To an outside observer, $4k/acre seems like a heavy price to pay--no matter how great the age-class, stocking, or "front-loaded" Douglas-Fir export harvest. That said, much of the 645K acres fits well with WY's current holdings (creating efficiencies), not to mention the array of HBU options (I'm guessing zero acres are constrained by conservation easements, but I have no clue). Weyerhaeuser also neglected to talk about other revenue streams for the Longivew acreage, such as easement sales, and potential for carbon credits.

 

On its face, buying such a massive concern at a time when most asset prices aren't cheap AND global growth waning, has risks.

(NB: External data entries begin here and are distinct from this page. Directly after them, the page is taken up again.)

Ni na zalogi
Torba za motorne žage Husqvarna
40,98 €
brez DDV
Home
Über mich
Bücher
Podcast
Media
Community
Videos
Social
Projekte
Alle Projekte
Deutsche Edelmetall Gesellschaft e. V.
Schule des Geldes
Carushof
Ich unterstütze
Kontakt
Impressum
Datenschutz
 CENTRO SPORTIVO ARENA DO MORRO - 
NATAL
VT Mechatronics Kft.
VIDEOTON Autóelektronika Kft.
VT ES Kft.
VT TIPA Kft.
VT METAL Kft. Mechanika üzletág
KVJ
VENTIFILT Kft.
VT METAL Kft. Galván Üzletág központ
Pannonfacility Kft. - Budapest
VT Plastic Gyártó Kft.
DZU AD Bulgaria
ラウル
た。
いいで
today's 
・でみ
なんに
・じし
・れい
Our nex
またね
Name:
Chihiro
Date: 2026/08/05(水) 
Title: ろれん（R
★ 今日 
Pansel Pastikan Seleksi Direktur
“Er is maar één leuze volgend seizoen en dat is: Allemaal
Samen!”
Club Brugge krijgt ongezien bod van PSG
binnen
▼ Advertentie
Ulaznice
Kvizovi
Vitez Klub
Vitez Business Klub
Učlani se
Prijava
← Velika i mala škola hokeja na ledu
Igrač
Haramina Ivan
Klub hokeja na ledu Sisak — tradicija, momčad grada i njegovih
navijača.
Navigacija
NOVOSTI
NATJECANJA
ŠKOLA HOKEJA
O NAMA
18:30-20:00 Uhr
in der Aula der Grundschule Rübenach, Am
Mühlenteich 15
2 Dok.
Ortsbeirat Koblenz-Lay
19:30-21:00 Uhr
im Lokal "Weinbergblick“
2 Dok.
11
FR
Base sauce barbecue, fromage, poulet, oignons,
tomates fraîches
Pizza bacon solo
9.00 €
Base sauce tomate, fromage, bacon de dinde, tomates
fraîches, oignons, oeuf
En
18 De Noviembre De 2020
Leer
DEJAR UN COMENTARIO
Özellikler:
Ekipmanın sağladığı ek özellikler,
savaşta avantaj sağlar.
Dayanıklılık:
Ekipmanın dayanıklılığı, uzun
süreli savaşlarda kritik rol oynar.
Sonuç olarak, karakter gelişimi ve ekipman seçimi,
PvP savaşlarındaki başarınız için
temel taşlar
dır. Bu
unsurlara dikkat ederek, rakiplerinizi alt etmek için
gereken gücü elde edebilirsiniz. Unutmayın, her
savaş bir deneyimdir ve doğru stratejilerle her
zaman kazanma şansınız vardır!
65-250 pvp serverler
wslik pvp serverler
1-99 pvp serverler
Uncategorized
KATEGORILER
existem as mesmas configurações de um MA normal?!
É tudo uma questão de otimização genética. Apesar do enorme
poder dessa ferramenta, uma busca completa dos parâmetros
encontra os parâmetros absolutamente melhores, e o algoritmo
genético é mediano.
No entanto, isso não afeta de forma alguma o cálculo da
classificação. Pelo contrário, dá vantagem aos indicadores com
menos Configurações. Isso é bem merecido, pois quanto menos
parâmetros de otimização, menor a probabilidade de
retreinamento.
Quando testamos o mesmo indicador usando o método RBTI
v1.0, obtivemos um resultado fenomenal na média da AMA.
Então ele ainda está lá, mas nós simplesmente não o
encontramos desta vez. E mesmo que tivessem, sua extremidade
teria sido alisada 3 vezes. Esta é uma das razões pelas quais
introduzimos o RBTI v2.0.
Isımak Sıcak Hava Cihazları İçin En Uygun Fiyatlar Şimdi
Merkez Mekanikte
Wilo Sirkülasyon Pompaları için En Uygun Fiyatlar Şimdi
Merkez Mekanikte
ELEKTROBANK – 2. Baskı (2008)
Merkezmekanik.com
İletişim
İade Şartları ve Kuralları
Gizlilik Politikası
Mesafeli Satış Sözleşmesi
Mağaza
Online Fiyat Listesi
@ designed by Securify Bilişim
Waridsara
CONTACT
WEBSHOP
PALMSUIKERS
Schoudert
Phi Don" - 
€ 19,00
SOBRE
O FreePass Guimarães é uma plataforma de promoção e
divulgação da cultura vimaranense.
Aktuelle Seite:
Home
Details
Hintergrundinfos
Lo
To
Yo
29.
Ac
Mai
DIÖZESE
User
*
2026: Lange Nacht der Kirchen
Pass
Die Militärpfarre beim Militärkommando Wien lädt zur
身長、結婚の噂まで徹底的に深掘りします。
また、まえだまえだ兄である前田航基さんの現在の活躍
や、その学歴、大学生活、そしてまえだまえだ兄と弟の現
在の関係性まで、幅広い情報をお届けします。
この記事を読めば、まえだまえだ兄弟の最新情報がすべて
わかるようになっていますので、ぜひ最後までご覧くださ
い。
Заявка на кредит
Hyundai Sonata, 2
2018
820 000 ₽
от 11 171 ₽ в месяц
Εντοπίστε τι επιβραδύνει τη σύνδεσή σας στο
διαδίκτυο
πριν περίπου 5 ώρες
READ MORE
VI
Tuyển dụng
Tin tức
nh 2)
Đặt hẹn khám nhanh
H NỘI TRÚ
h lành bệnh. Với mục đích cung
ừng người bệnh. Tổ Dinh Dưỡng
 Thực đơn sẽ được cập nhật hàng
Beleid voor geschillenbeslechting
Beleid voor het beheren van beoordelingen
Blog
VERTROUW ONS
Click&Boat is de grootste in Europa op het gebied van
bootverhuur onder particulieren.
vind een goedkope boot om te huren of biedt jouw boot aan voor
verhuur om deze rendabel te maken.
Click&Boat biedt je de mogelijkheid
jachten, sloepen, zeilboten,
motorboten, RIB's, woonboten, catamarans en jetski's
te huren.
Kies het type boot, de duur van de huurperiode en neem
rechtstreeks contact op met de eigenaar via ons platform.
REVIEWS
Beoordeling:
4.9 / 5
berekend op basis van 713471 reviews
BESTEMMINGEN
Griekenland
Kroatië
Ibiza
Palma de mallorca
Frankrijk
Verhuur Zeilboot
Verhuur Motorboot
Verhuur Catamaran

From a broad timing perspective, I'm skeptical. However, since WY is likely divesting WRECO--or selling its home building division at a favorable time, and  issuing equity/debt to fund the purchase--the structure of the transaction looks smart. The fact that WY is raising its dividend speaks to management's confidence (or, what REIT investors demand...but that's a topic for another post).

 

I'll leave a deeper analysis of the deal to folks with more knowledge of the former Longview assets. For equity investors, the deal will take some time to assess. I have no position in WY anymore--I was fortunate to purchase shares for people between $17-18, and thought WY equity was expensive over $30 (where I sold).